Fig. 1 is a block diagram of a conventionally known optical amplifier; Figs. 2 to 4 are block diagrams showing an embodiment of the present invention; and Fig. 5 is a diagram showing the operating principle layers of this embodiment. It is. 11... Optical amplifier, 12.13... Semi-transparent mirror, 14.28.30... Active medium (active layer), 15.4
4.45... DC power supply, 18.48.47... Stabilizing coil, 17... Input light, 18... Reflected light, 19.20... Output light, 21... Light source, 22.36...Anti-reflection film, 23...Waveguide layer, 24...Star coupler, 25.28.27...Light, 2!1,31...Loop, 32.34... -Incidence side (incidence surface) to the active layer, 33.
35... Output side (output surface) from the active layer, 37...

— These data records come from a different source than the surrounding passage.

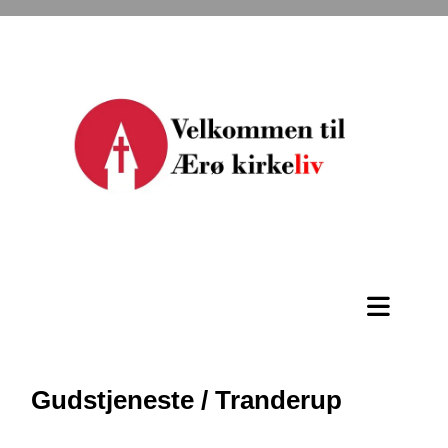
Gudstjeneste / Tranderup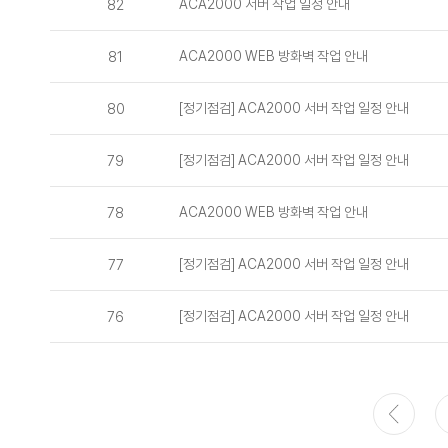
ACA2000 서버 작업 일정 안내
82
ACA2000 WEB 방화벽 작업 안내
81
[정기점검] ACA2000 서버 작업 일정 안내
80
[정기점검] ACA2000 서버 작업 일정 안내
79
ACA2000 WEB 방화벽 작업 안내
78
[정기점검] ACA2000 서버 작업 일정 안내
77
[정기점검] ACA2000 서버 작업 일정 안내
76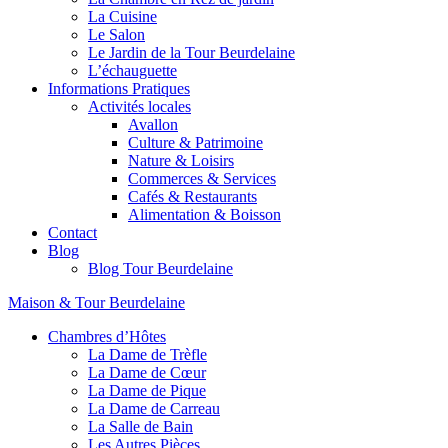
La Cuisine
Le Salon
Le Jardin de la Tour Beurdelaine
L’échauguette
Informations Pratiques
Activités locales
Avallon
Culture & Patrimoine
Nature & Loisirs
Commerces & Services
Cafés & Restaurants
Alimentation & Boisson
Contact
Blog
Blog Tour Beurdelaine
Maison & Tour Beurdelaine
Chambres d’Hôtes
La Dame de Trèfle
La Dame de Cœur
La Dame de Pique
La Dame de Carreau
La Salle de Bain
Les Autres Pièces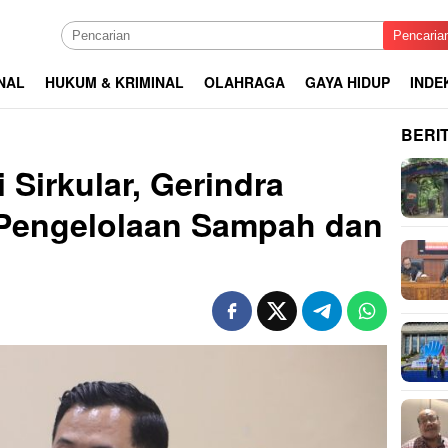
Pencaria
NAL
HUKUM & KRIMINAL
OLAHRAGA
GAYA HIDUP
INDE
BERI
Sirkular, Gerindra
Pengelolaan Sampah dan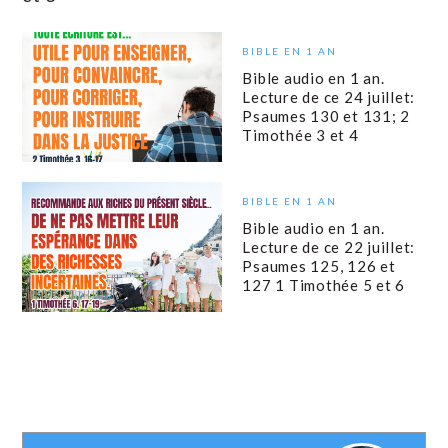
BIBLE EN 1 AN
Bible audio en 1 an.
Lecture de ce 24 juillet:
Psaumes 130 et 131; 2
Timothée 3 et 4
BIBLE EN 1 AN
Bible audio en 1 an.
Lecture de ce 22 juillet:
Psaumes 125, 126 et
127 1 Timothée 5 et 6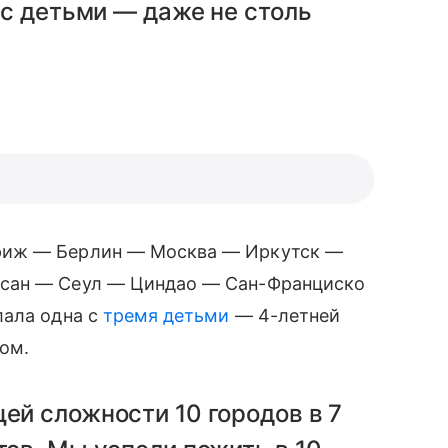
с детьми — даже не столь
риж — Берлин — Москва — Иркутск —
усан — Сеул — Циндао — Сан-Франциско
лала одна с
тремя детьми
— 4-летней
ком.
щей сложности 10 городов в 7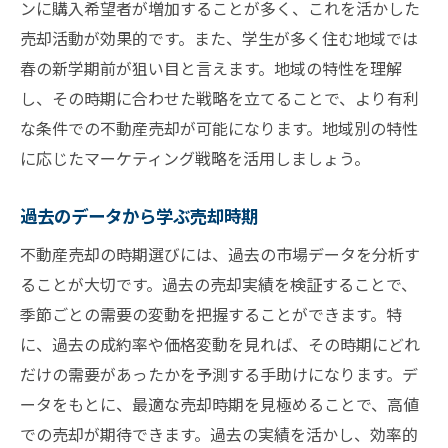
ンに購入希望者が増加することが多く、これを活かした
売却活動が効果的です。また、学生が多く住む地域では
春の新学期前が狙い目と言えます。地域の特性を理解
し、その時期に合わせた戦略を立てることで、より有利
な条件での不動産売却が可能になります。地域別の特性
に応じたマーケティング戦略を活用しましょう。
過去のデータから学ぶ売却時期
不動産売却の時期選びには、過去の市場データを分析す
ることが大切です。過去の売却実績を検証することで、
季節ごとの需要の変動を把握することができます。特
に、過去の成約率や価格変動を見れば、その時期にどれ
だけの需要があったかを予測する手助けになります。デ
ータをもとに、最適な売却時期を見極めることで、高値
での売却が期待できます。過去の実績を活かし、効率的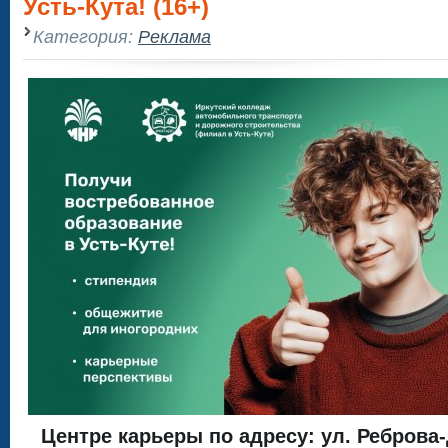
Усть-Кута! (16+)
Категория:
Реклама
Центре карьеры по адресу: ул. Реброва-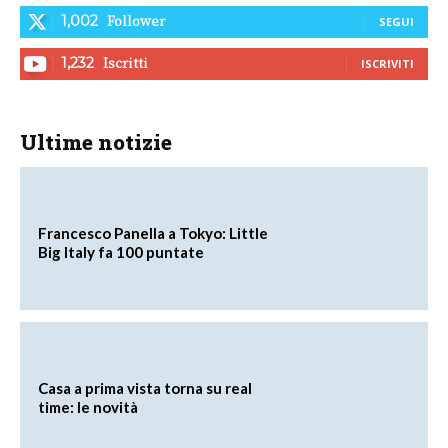
Follower
1,002
SEGUI
Iscritti
1,232
ISCRIVITI
Ultime notizie
Francesco Panella a Tokyo: Little
Big Italy fa 100 puntate
Casa a prima vista torna su real
time: le novità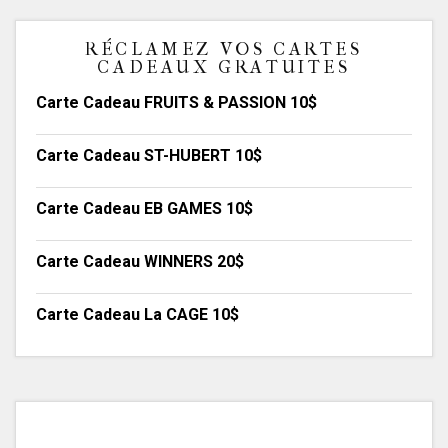
RÉCLAMEZ VOS CARTES
CADEAUX GRATUITES
Carte Cadeau FRUITS & PASSION 10$
Carte Cadeau ST-HUBERT 10$
Carte Cadeau EB GAMES 10$
Carte Cadeau WINNERS 20$
Carte Cadeau La CAGE 10$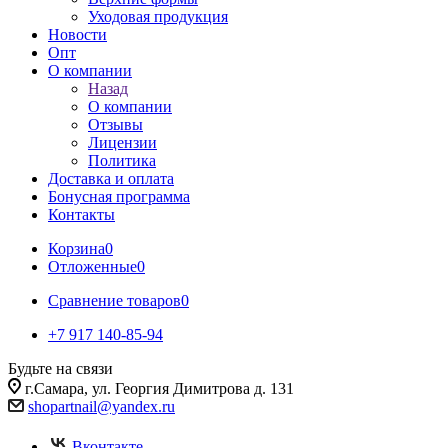
Уходовая продукция
Новости
Опт
О компании
Назад
О компании
Отзывы
Лицензии
Политика
Доставка и оплата
Бонусная программа
Контакты
Корзина
0
Отложенные
0
Сравнение товаров
0
+7 917 140-85-94
Будьте на связи
г.Самара, ул. Георгия Димитрова д. 131
shopartnail@yandex.ru
Вконтакте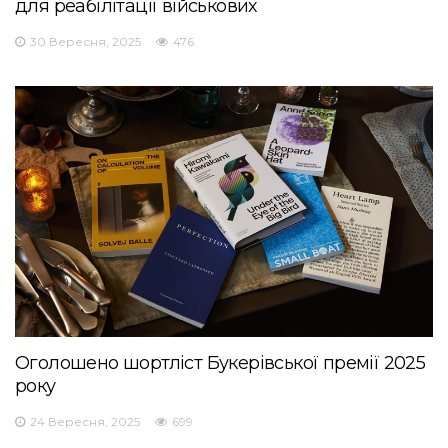
для реабілітації військових
30 Вересня, 2025
476
Оголошено шортліст Букерівської премії 2025
року
24 Вересня, 2025
699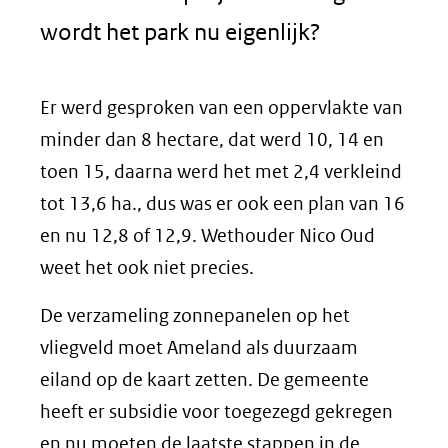
wordt het park nu eigenlijk?
Er werd gesproken van een oppervlakte van
minder dan 8 hectare, dat werd 10, 14 en
toen 15, daarna werd het met 2,4 verkleind
tot 13,6 ha., dus was er ook een plan van 16
en nu 12,8 of 12,9. Wethouder Nico Oud
weet het ook niet precies.
De verzameling zonnepanelen op het
vliegveld moet Ameland als duurzaam
eiland op de kaart zetten. De gemeente
heeft er subsidie voor toegezegd gekregen
en nu moeten de laatste stappen in de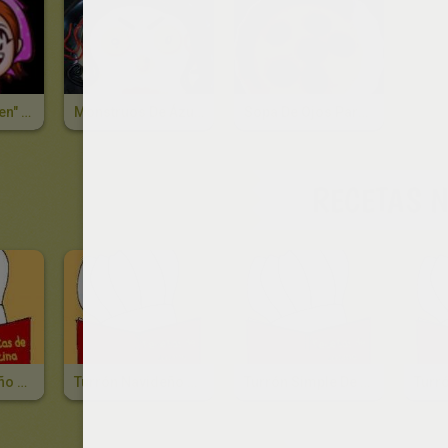
Tarta "Halloween" Con Cooking Mama 3
Monstruos De Ázucar Para Halloween
Sopa De Ojos Para Halloween
RECETAS 
Turrón Navideño De Almendras
Turrón Navideño De Yemas Y Coco
Turrón Simple De Navidad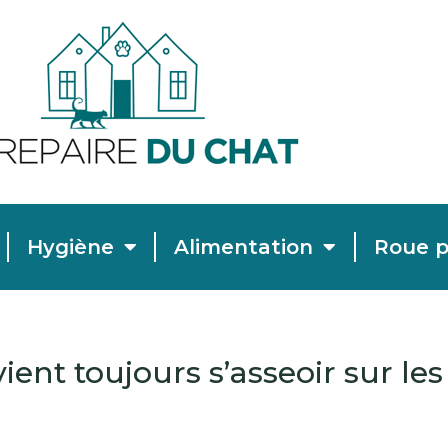
Hygiène
Alimentation
Roue p
nt toujours s’asseoir sur les 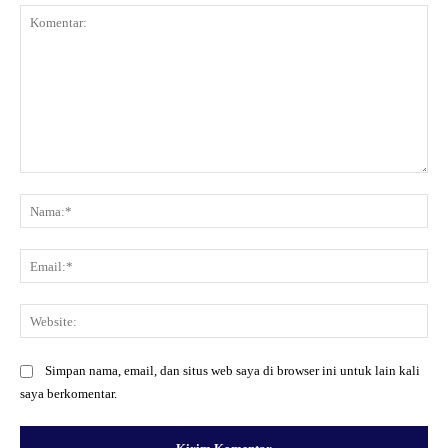
Komentar:
Na
Ema
Web
Simpan nama, email, dan situs web saya di browser ini untuk lain kali
saya berkomentar.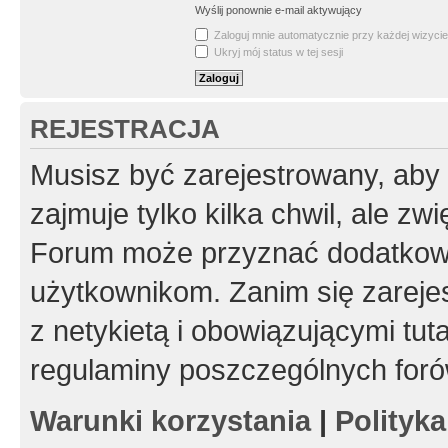
Wyślij ponownie e-mail aktywujący
Zaloguj mnie automatycznie przy każdej wizycie
Ukryj mój status w tej sesji
REJESTRACJA
Musisz być zarejestrowany, aby
zajmuje tylko kilka chwil, ale z
Forum może przyznać dodatkow
użytkownikom. Zanim się zarejes
z netykietą i obowiązującymi tut
regulaminy poszczególnych foró
Warunki korzystania
|
Polityk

n-type 1nP substrate, 3rd...buried layer, 38...layer above the buried layer, 40...layer above the active layer, waveguide layer and star coupler, 41.42.43... electrode.

Claims (1)

[Claims] 1) A first loop formed by using a 3-input 3-output optical star coupler and feeding back the first output side to the first input side;
A second loop is formed by feeding back a second output side to a second input side, and control means for independently changing the optical path lengths of these loops is attached to a predetermined portion of the loop. Characteristic optical amplifier. 2) The optical amplifier according to claim 1, wherein an active medium is inserted into each of the loops. 3) The optical amplifier according to claim 2, wherein the control means is connected to the active medium via an electrode to inject a current. 4) The light according to claim 2, wherein the control means is connected to a loop other than the active medium through an electrode, and the optical path lengths of the two loops are changed independently. amplifier. 5) The optical amplifier according to claim 2, wherein the active medium is made of a semiconductor, and current is injected into each active medium independently.